Mark Jenkinson will visit the Spa next Tuesday to be presented with a commendation by borough mayor Hazel Lynskey.
Cllr Lynskey explains: "Last year, during the first lockdown, I asked residents to support my initiative in recognising the amazing, selfless work of so many during the extraordinary times we were experiencing to give personal recognition to individuals, households, groups or organisations who had gone that extra mile."
Mark, an emergency-care assistant with Yorkshire Ambulance Service, has been a volunteer on the all-weather Shannon lifeboat for four years.
Last year, the tables were dramatically turned on him when he caught coronavirus and suddenly found himself on the receiving end of the NHS.
His symptoms included a high temperature, a persistent cough, lethargy, the loss of his sense of taste and smell, and he felt as if he couldn't get enough air in his lungs.
He was treated at Scarborough Hospital's A&E department and was out of action, in quarantine, until 3 June, when he returned to work and resumed his lifeboat duties, on call.
As a result, Mark's plasma developed the antibodies which fight the virus and he was asked by the NHS blood centre to donate some.

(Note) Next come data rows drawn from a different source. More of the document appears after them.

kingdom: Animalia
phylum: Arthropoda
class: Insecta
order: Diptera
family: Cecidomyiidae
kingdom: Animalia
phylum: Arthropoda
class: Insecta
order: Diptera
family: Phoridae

He said: "I went to Leeds to donate convalescent plasma in the hope of helping others suffering from Covid-19."
Mark added that he didn't know who had nominated him for the award, except that it was one of his Facebook friends.
Two more callouts on busy Tuesday
Posted Wednesday 12 May 2021 05:12 pm
Two nocturnal shouts took Scarborough RNLI's tally to four in a day yesterday.

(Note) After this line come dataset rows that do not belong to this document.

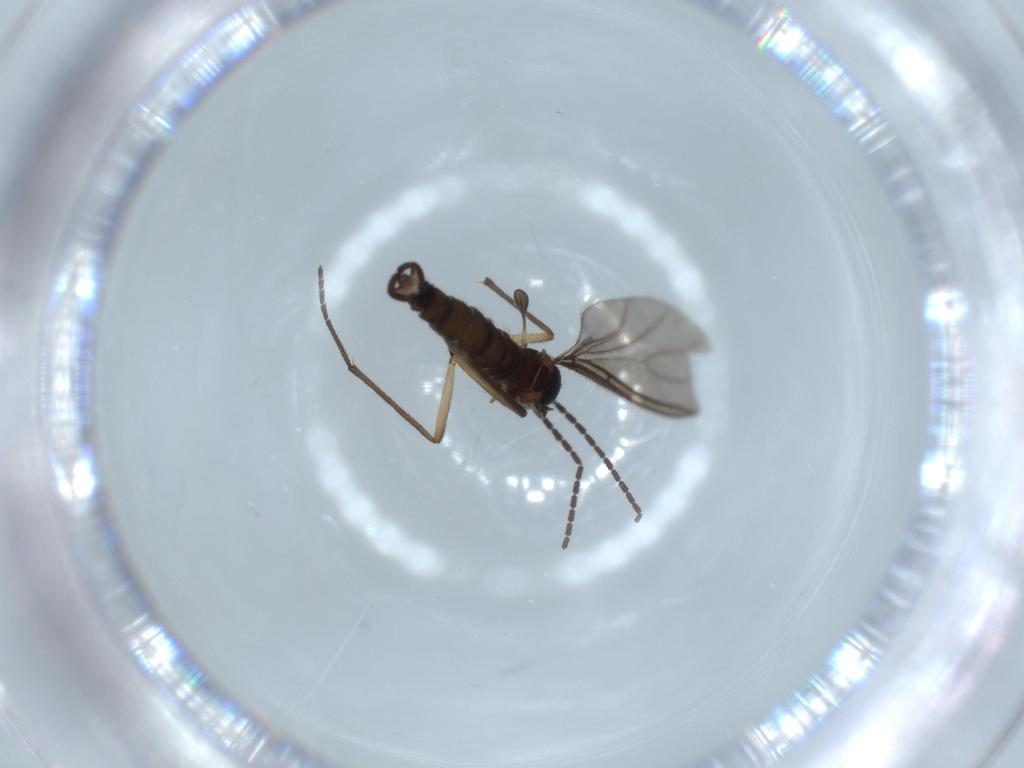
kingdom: Animalia
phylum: Arthropoda
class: Insecta
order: Diptera
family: Sciaridae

The inshore lifeboat, with a crew of three each time, launched at about 10pm and 11pm.
The boat returned to the station at about 10.45pm and 11.30pm respectively and made ready for service. The photo was taken by crew member Lucy Collins.
During the day, both lifeboats were launched to separate incidents.
Image by Lucy Collins
Two rescues on 11th May
Posted Tuesday 11 May 2021 05:45 pm
Scarborough RNLI has had two shouts today - so far.
The inshore lifeboat launched at about 10.30am when a yacht ran aground in the harbour mouth at low tide.
A potting boat rescued the one person aboard and the lifeboat's crew of three secured the yacht by attaching it to the pier and setting an anchor.
The yacht wasn't blocking the harbour entrance and refloated when the tide flooded.
The all-weather Shannon lifeboat launched at about 12.40pm to assist in a search for a missing person between Scalby Ness and Cloughton Wyke, just north of Scarborough.
The lifeboat, with a crew of six volunteers, spent about an hour and a half scouring the shoreline, along with two teams of coastguards and their helicopter.
The missing person was eventually found.
Photo by Erik Woolcott
ALB volunteers assist rescue of injured fisherman
Posted Saturday 01 May 2021 07:23 am
Scarborough lifeboat teamed up with the coastguard helicopter to rescue an injured crew member on a fishing vessel today.
By the time the all-weather lifeboat reached the scene, three miles out to sea, a paramedic was being winched from the helicopter down to the fishing boat.
At one point, it looked as if the crew member would be transferred to the lifeboat to be taken ashore. But the paramedic determined that the crew member could be taken ashore aboard the fishing boat.
It was the second of two shouts involving fishing boats by the lifeboat today. The first one involved an engine fire.